Africans and their friends have recognized that the new coronavirus had the potential to devastate a continent that is poor, has weak public health systems, often limited bureaucratic capacity, and governments that frequently enjoy little popular confidence. But the hope had been that specifically African factors might mitigate the danger. The young appear to be better suited to survive COVID-19, and Africa’s population is young. The elderly, who are much more vulnerable to COVID-19, by and large live with younger relatives at home, as opposed to in elder care facilities that tend to facilitate transmission of the coronavirus. Further, some medical professionals are speculating that, like the season flu, cold and dry conditions facilitate the spread of the virus.
But on Monday, the Associated Press reported that thirty of fifty-four countries in Africa have reported the presence of COVID-19, and the list is likely incomplete. The virus had been slower to appear in Africa than in most other regions of the world. The youth that many though would help mitigate the spread also likely masked it, as young, healthy people with the disease are less likely to exhibit symptoms. As elsewhere, the coronavirus was usually introduced by travelers from other continents, notably Europe. All of South Africa’s sixty-two cases, as of Monday, were from abroad, according to the health ministry.

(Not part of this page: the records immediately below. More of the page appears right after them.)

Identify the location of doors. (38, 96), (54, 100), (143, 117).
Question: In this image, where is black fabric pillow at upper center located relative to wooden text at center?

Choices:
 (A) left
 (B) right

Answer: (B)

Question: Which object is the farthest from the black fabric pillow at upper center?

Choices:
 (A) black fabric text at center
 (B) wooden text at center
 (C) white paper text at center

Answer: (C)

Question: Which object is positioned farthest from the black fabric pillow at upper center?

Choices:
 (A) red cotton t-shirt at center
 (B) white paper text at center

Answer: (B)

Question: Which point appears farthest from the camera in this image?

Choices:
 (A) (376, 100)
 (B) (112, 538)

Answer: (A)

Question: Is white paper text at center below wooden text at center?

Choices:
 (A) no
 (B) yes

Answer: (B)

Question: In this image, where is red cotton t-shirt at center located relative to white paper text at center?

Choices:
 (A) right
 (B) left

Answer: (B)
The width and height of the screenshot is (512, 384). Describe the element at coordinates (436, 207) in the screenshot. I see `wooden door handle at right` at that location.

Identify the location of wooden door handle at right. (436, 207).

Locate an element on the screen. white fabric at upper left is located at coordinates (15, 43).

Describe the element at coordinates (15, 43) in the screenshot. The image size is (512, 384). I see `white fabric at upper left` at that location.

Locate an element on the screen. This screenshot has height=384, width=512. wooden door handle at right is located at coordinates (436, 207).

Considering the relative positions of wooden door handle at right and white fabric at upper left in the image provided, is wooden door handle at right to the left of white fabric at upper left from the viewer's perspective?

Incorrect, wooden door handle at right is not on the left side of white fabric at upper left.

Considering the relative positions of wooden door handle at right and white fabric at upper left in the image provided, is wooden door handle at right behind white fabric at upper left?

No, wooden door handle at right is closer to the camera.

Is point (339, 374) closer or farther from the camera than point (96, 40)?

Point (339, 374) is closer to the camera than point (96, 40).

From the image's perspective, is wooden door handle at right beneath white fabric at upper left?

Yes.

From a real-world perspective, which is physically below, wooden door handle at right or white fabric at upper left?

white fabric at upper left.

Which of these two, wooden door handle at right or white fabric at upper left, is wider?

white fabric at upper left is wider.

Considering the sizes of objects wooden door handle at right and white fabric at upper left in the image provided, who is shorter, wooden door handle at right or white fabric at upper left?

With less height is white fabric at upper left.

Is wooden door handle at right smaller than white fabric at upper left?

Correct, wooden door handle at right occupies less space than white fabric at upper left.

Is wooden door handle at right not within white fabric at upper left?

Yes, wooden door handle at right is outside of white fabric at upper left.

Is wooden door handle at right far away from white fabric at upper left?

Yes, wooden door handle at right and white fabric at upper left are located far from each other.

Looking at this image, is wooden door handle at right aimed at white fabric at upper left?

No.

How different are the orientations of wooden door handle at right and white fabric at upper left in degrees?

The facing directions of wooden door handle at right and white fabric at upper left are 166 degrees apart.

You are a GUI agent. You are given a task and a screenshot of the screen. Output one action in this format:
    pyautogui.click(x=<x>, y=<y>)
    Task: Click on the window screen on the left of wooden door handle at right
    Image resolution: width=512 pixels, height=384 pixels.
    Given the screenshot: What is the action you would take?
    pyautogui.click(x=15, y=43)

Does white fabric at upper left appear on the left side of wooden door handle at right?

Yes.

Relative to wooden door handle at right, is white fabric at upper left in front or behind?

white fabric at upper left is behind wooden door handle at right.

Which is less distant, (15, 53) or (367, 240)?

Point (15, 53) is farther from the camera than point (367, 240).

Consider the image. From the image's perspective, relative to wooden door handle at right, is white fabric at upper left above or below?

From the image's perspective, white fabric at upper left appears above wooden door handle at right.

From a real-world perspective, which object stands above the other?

African governments are taking steps that are now familiar: closing borders, restricting travelers, instituting testing regimes, albeit with scarce numbers of testing kits. The World Health Organization says that all African countries will be able to test for the virus “soon.” According to their March 10 situation report on COVID-19 in Africa [PDF], thirty-nine countries had the capacity as of then. That estimate gains credibility from the donation of Chinese billionaire Jack Ma of one million testing kits, six million masks, and sixty thousand protective suits. International agencies are also making monetary pledges to help fight the virus. In many countries, there are vigorous public education campaigns. But, borders in Africa are porous and the efficacy of travel restrictions in curbing the spread of the virus remains unclear.
The Mail and Guardian has run the numbers for South Africa, which has one of the most developed health infrastructures on the continent. It finds that the number of those infected by the virus is growing by 61 percent per day, which means 180,000 cases by early April if nothing changes. Health Minister Zweli Mkhize estimated that 15 percent of those ill would require hospitalization, and 5 percent would require intensive care. According to the minister, while South Africa has over 87,000 hospital beds, they have fewer than 1,000 designed for intensive care. Hence, under the Mail and Guardian’s projections, the South African medical system could be overwhelmed by April.
In South Africa, President Cyril Ramaphosa has declared a national emergency, restricting travel and planning to close schools, among other things, to slow the daily growth of COVID-19 cases. That would seem to be imperative, and yet not so easy, as experience in richer and more developed countries shows.